§ Task: Keep the wording of the records intact as you retype them, and omit every image.

§ Collected data:
● ● ● ● ●
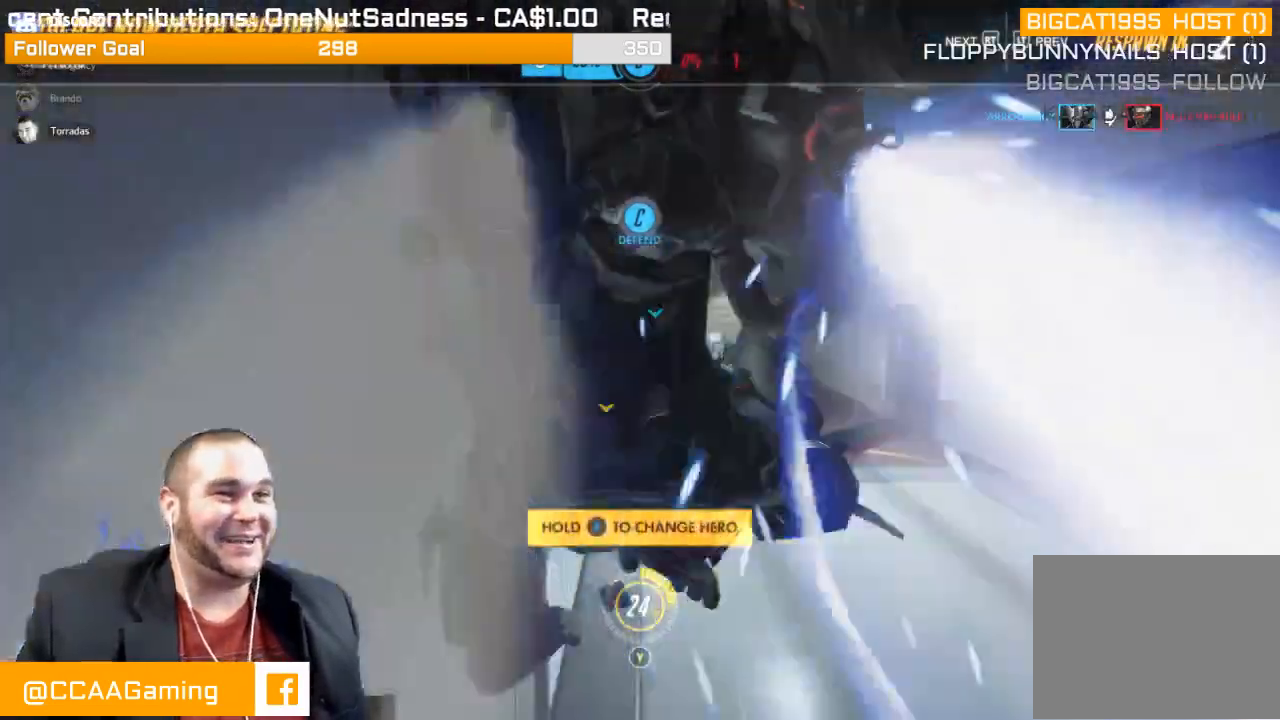
{"buttons": ["CROSS"], "left_stick": "up", "right_stick": "center", "events": [[167, "CROSS", "down"], [350, "CROSS", "up"], [483, "CROSS", "down"]]}
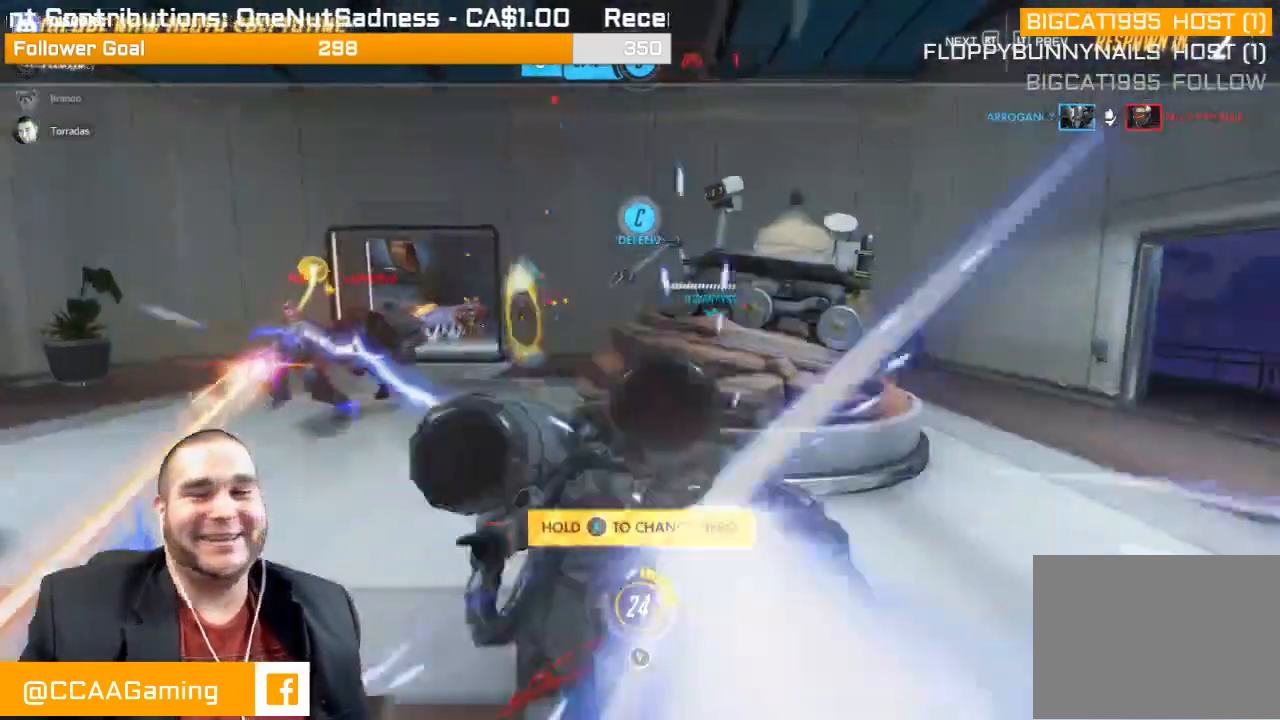
{"buttons": ["CROSS"], "left_stick": "up", "right_stick": "center", "events": [[100, "CROSS", "up"], [200, "CROSS", "down"]]}
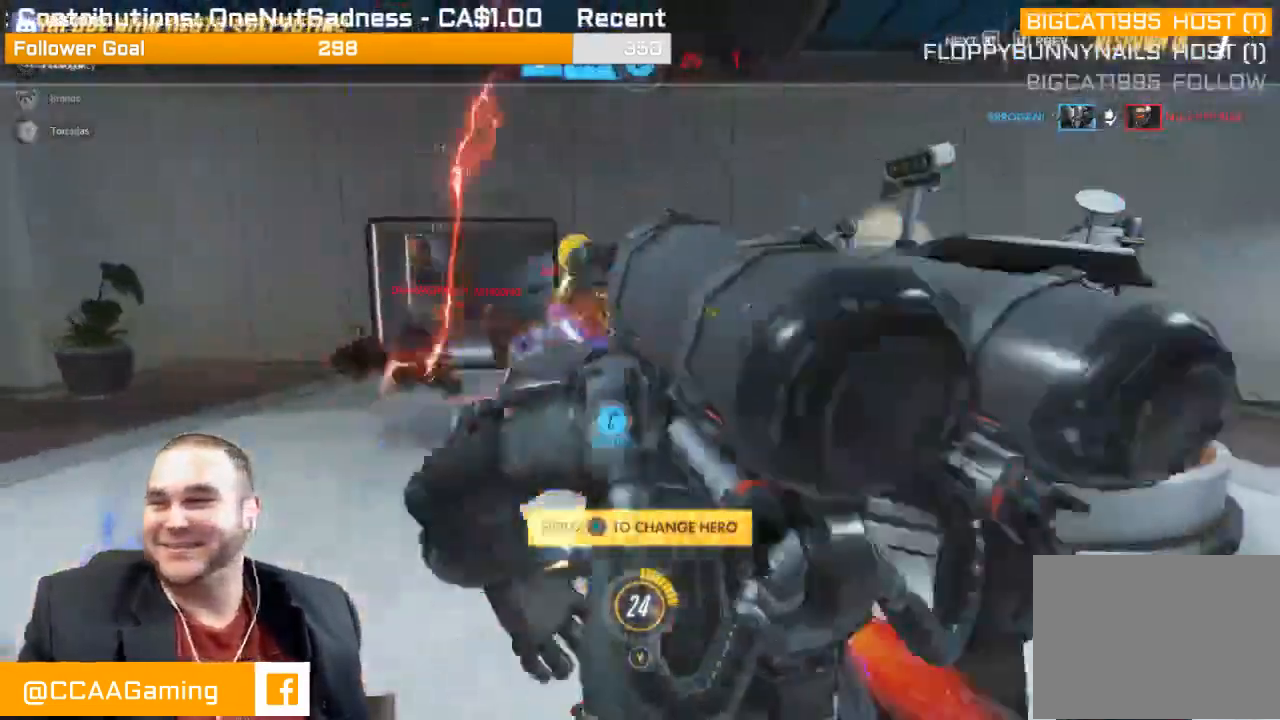
{"buttons": [], "left_stick": "up", "right_stick": "center", "events": [[267, "CROSS", "up"], [350, "CROSS", "down"], [450, "CROSS", "up"]]}
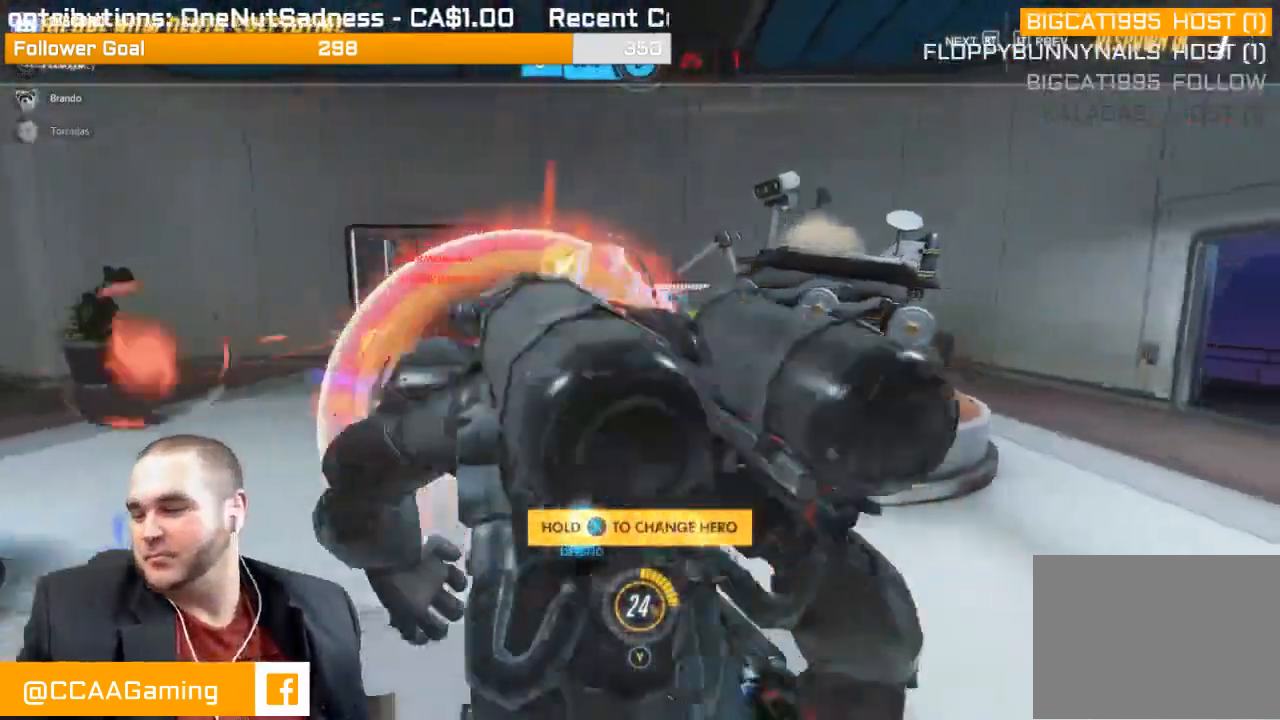
{"buttons": ["CROSS"], "left_stick": "up", "right_stick": "center", "events": [[67, "CROSS", "down"], [200, "CROSS", "up"], [300, "CROSS", "down"]]}
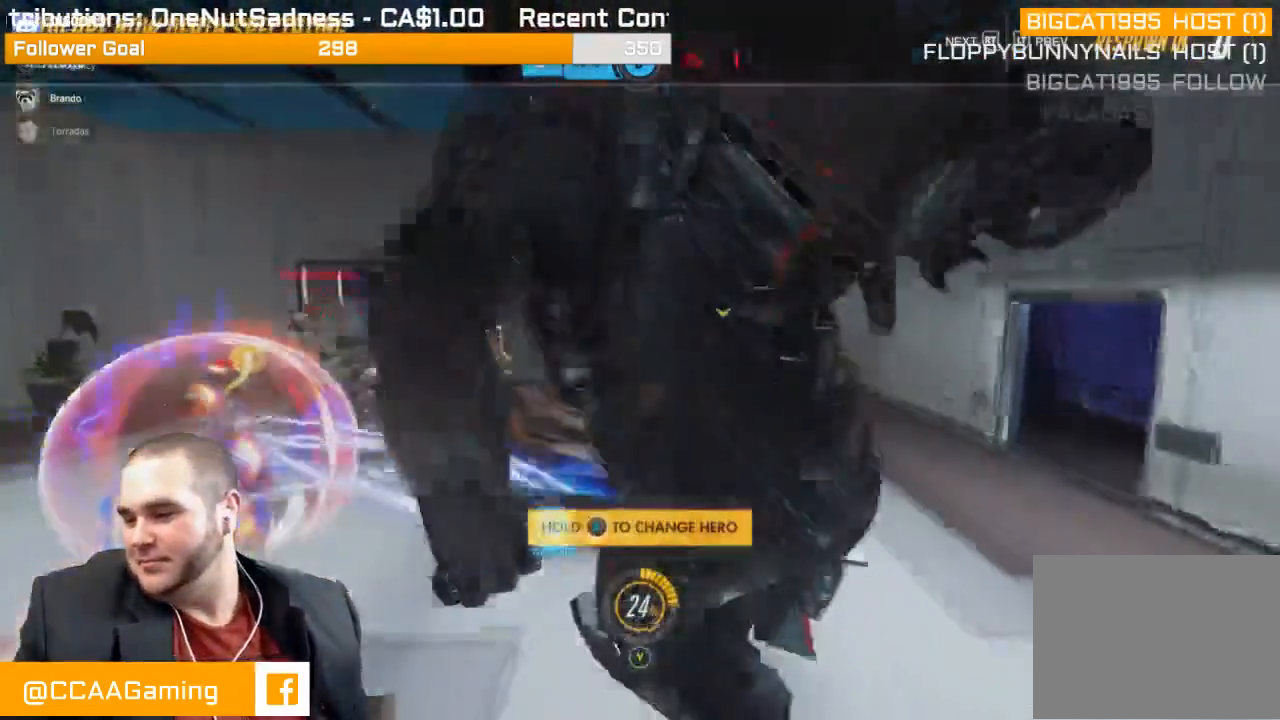
{"buttons": ["CROSS"], "left_stick": "up", "right_stick": "center", "events": [[133, "CROSS", "up"], [217, "CROSS", "down"], [333, "CROSS", "up"], [417, "CROSS", "down"]]}
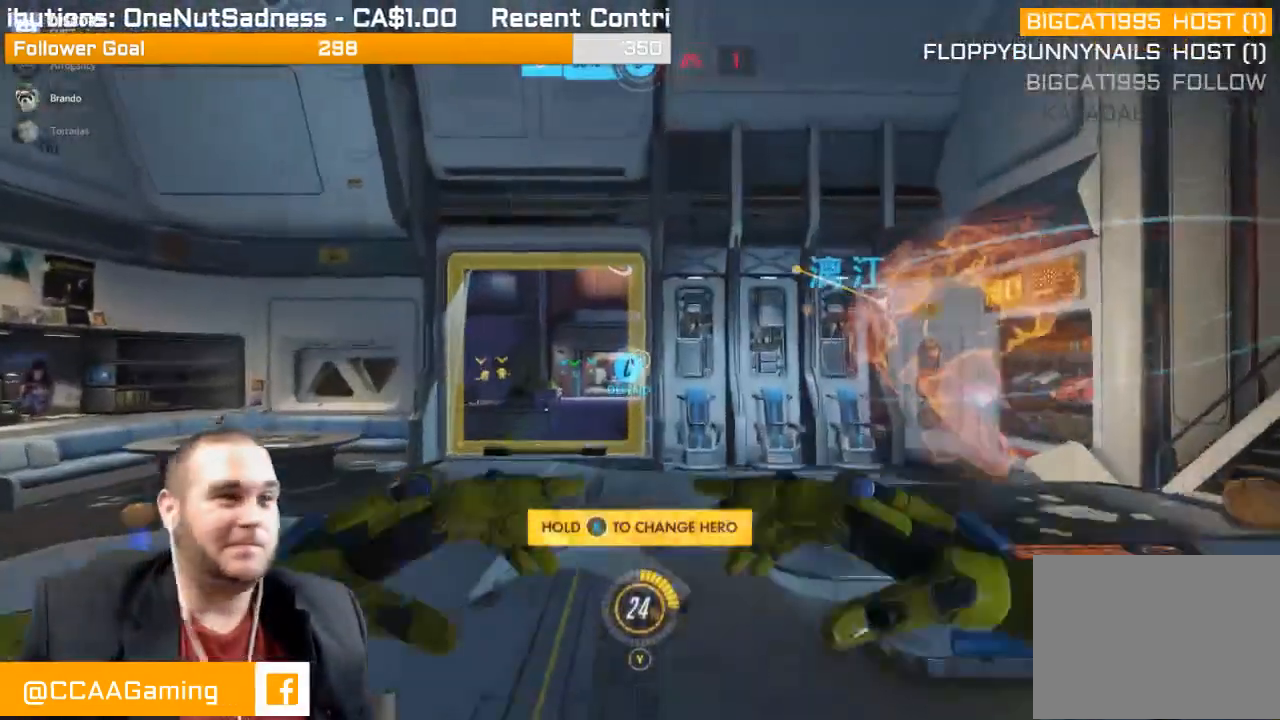
{"buttons": [], "left_stick": "up", "right_stick": "center", "events": [[317, "CROSS", "up"]]}
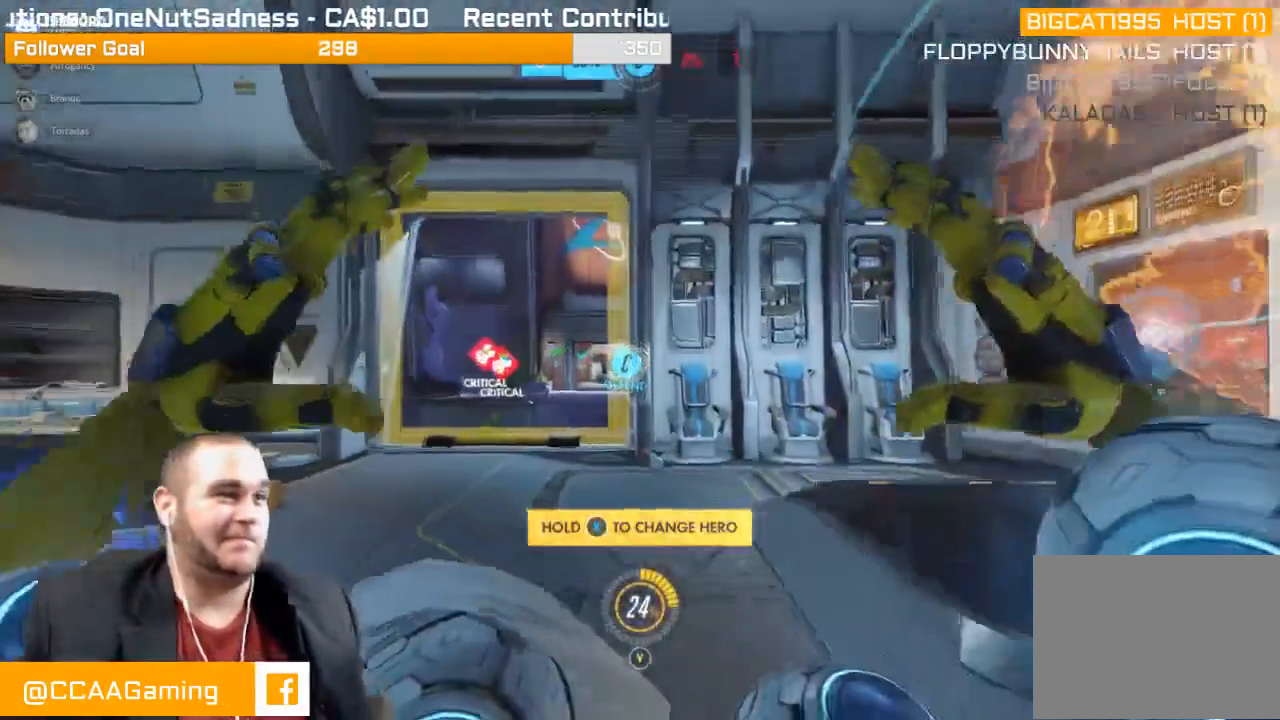
{"buttons": [], "left_stick": "up-left", "right_stick": "center", "events": [[50, "left_stick", "up-left"]]}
● ● ● ● ●
§ Output of the exercise:
{"buttons": ["CROSS"], "left_stick": "up", "right_stick": "center", "events": [[167, "CROSS", "down"], [350, "CROSS", "up"], [483, "CROSS", "down"]]}
{"buttons": ["CROSS"], "left_stick": "up", "right_stick": "center", "events": [[100, "CROSS", "up"], [200, "CROSS", "down"]]}
{"buttons": [], "left_stick": "up", "right_stick": "center", "events": [[267, "CROSS", "up"], [350, "CROSS", "down"], [450, "CROSS", "up"]]}
{"buttons": ["CROSS"], "left_stick": "up", "right_stick": "center", "events": [[67, "CROSS", "down"], [200, "CROSS", "up"], [300, "CROSS", "down"]]}
{"buttons": ["CROSS"], "left_stick": "up", "right_stick": "center", "events": [[133, "CROSS", "up"], [217, "CROSS", "down"], [333, "CROSS", "up"], [417, "CROSS", "down"]]}
{"buttons": [], "left_stick": "up", "right_stick": "center", "events": [[317, "CROSS", "up"]]}
{"buttons": [], "left_stick": "up-left", "right_stick": "center", "events": [[50, "left_stick", "up-left"]]}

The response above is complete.